What you are asked to do ▸
Give all of the listing again word for word, with images excluded.

Provided data ▸
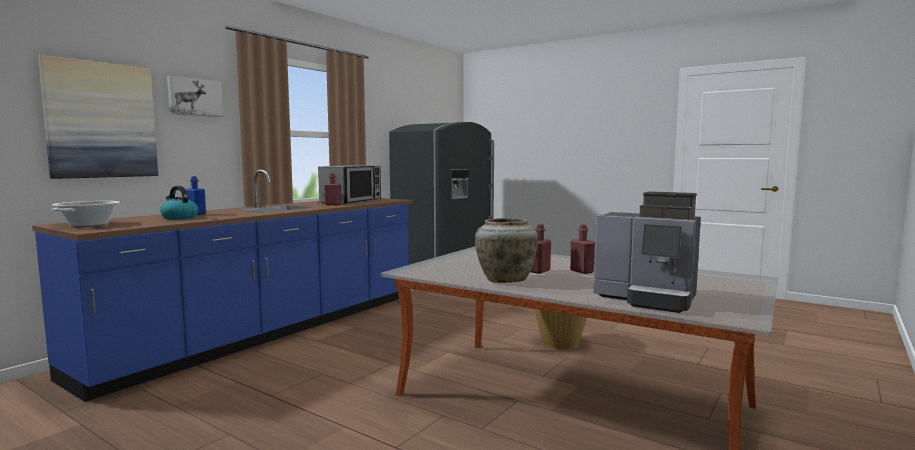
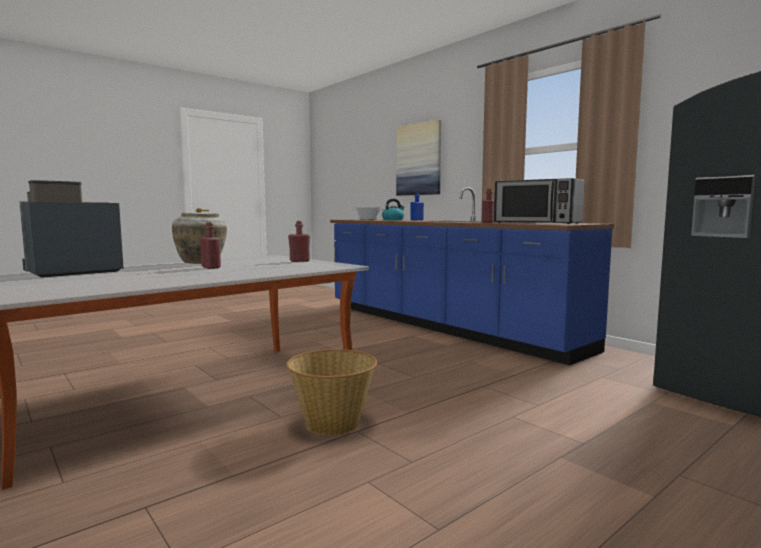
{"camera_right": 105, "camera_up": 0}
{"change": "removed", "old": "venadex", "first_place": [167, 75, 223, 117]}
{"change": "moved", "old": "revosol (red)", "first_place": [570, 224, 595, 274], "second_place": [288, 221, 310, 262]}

Response box ▸
{"camera_right": 105, "camera_up": 0}
{"change": "removed", "old": "venadex", "first_place": [167, 75, 223, 117]}
{"change": "moved", "old": "revosol (red)", "first_place": [570, 224, 595, 274], "second_place": [288, 221, 310, 262]}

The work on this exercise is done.